By Nicholas Larkin
Nov. 20 (Bloomberg) -- Gold rose in London as tumbling stocks worldwide and data signaling a deeper recession increased bullion's appeal as an alternative investment.
European and Asian equities fell. The benchmark MSCI World Index slumped to its lowest since 2003 while yields on two-year Treasury notes reached an all-time low. Japanese exports declined the most in almost seven years and U.S. consumer prices dropped the most on record.
``We've seen equity markets back under pressure again,'' James Moore, an analyst at TheBullionDesk.com, said by phone today. ``We're starting to see some more investment in safe-haven assets. People are still expecting gloomy data.''
Gold for immediate delivery gained $14.85, or 2 percent, to $749.40 an ounce as of 1:14 p.m. in London. December futures were $12.50, or 1.7 percent, higher at $748.50 in electronic trading on the Comex division of the New York Mercantile Exchange.
The metal fell to $745.25 in the morning ``fixing'' in London used by some mining companies to sell production, from $762 at the previous afternoon fixing. Gold, heading for a third weekly gain, has slipped 28 percent since reaching a record $1,032.70 an ounce in March.
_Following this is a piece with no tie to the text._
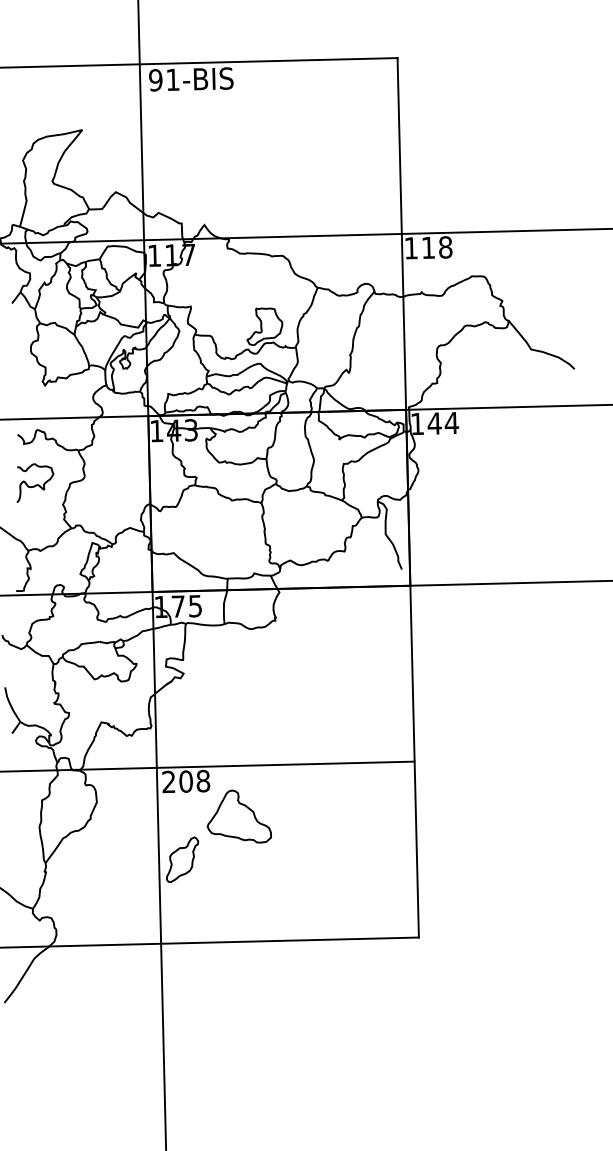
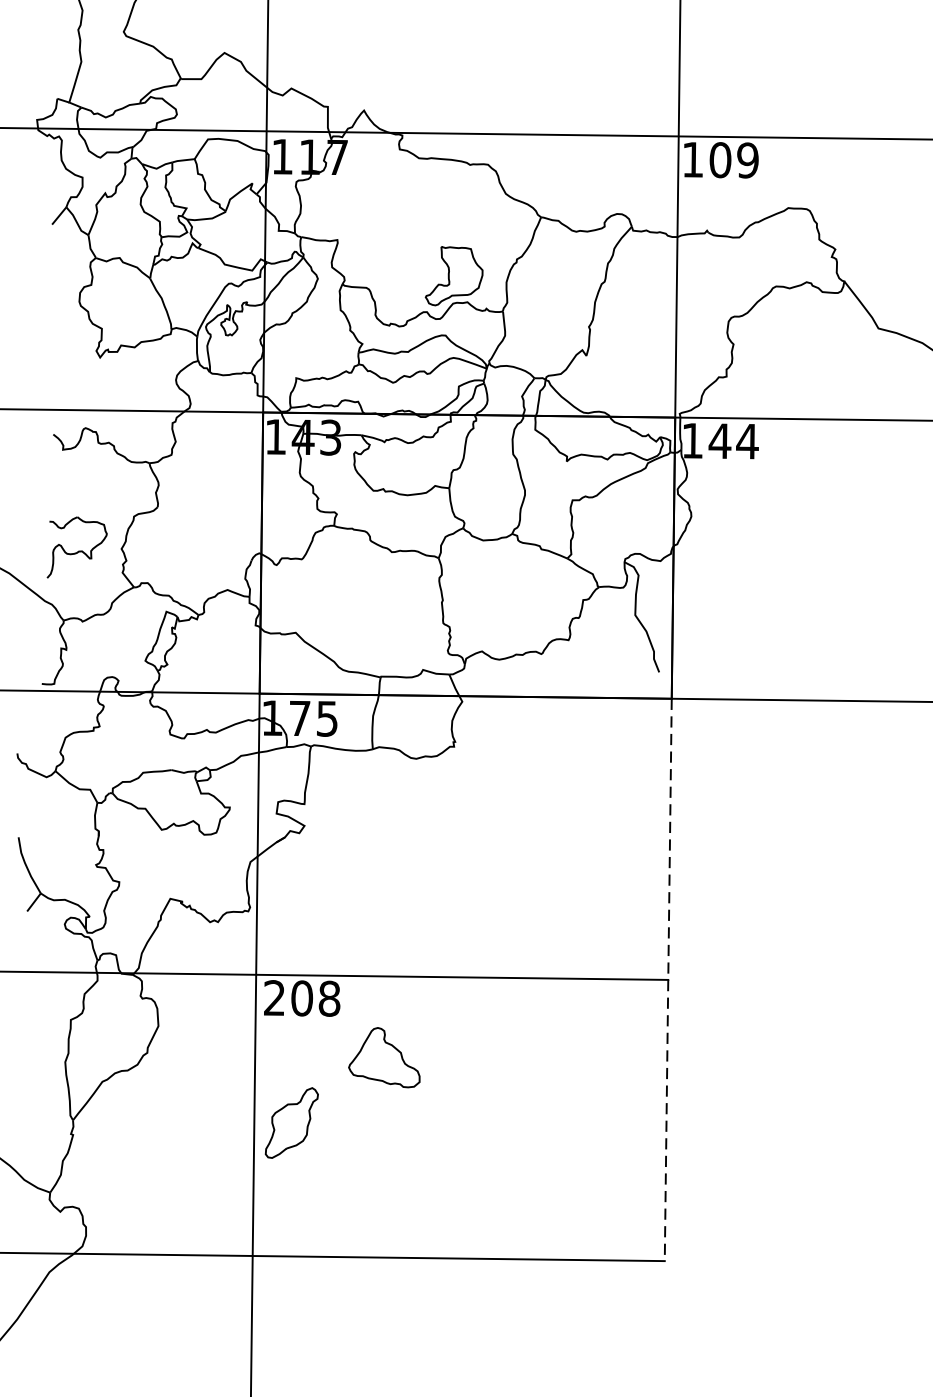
text: (436, 247) -> (733, 160), 118 -> 109
part: (35, 482) -> (77, 547), moved
line: (414, 761) -> (668, 979), solid -> dashed
part: (238, 816) -> (383, 1057), size x0.7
The U.S. Federal Reserve will probably cut interest rates to zero percent over the next two months to staunch deflation, JPMorgan Chase & Co. said in a note to investors. The Bank of England signaled yesterday it's prepared to cut rates further, after reducing the main rate to the lowest level since 1955.
U.S. Unemployment
U.K. retail sales fell for a second month in October as rising unemployment and the financial crisis dissuaded shoppers from spending. A U.S. report at 1:30 p.m. London time may show first-time claims for jobless benefits in the country stayed near a seven-year high last week, while total benefit rolls in the prior week probably rose to the highest level since 1983, according to a Bloomberg survey.
``The return of investment interest into gold ETFs is encouraging,'' Moore wrote in a note today. Gold's failure to rise above $765 an ounce yesterday ``suggests the metal is vulnerable to another test lower.''
Gold in the SPDR Gold Trust, the largest exchange-traded fund backed by bullion, increased by more than 3 metric tons to 752 tons as of today, according to data on the company's Web site. Assets held in exchange-traded funds managed by ETF Securities Ltd. gained 1.3 percent to 1.540 million ounces on Nov. 18, its Web site showed.
Bullion demand increased 18 percent to 1,133.4 tons in the third quarter from a year earlier, as lower prices encouraged purchases by jewelers and as investors sought a haven, the World Gold Council said yesterday. So-called identifiable investment, which includes purchases through ETFs and of bars and coins, climbed 56 percent.
Auto Woes
Among other metals for immediate delivery in London, silver added 1.7 percent to $9.415 an ounce. Platinum fell $6.50, or 0.8 percent, to $811.50 an ounce and palladium was $1.50, or 0.8 percent lower, at $182 an ounce.
Japan's Finance Ministry today said auto shipments fell 15 percent in October, while Nissan Motor Co. has said that second- half profit will fall to ``zero'' as a recession pushes U.S. vehicle sales to the lowest annual tally in 15 years. Automakers account for more than 60 percent of global platinum consumption, according to estimates by metals refiner and trader Johnson Matthey Plc.
``Investors have a window of opportunity to buy'' platinum as subdued supply growth from South Africa may keep the metal in deficit until 2012, Edison Investment Research wrote in a note. Platinum will average $1,350 an ounce in 2009, it said.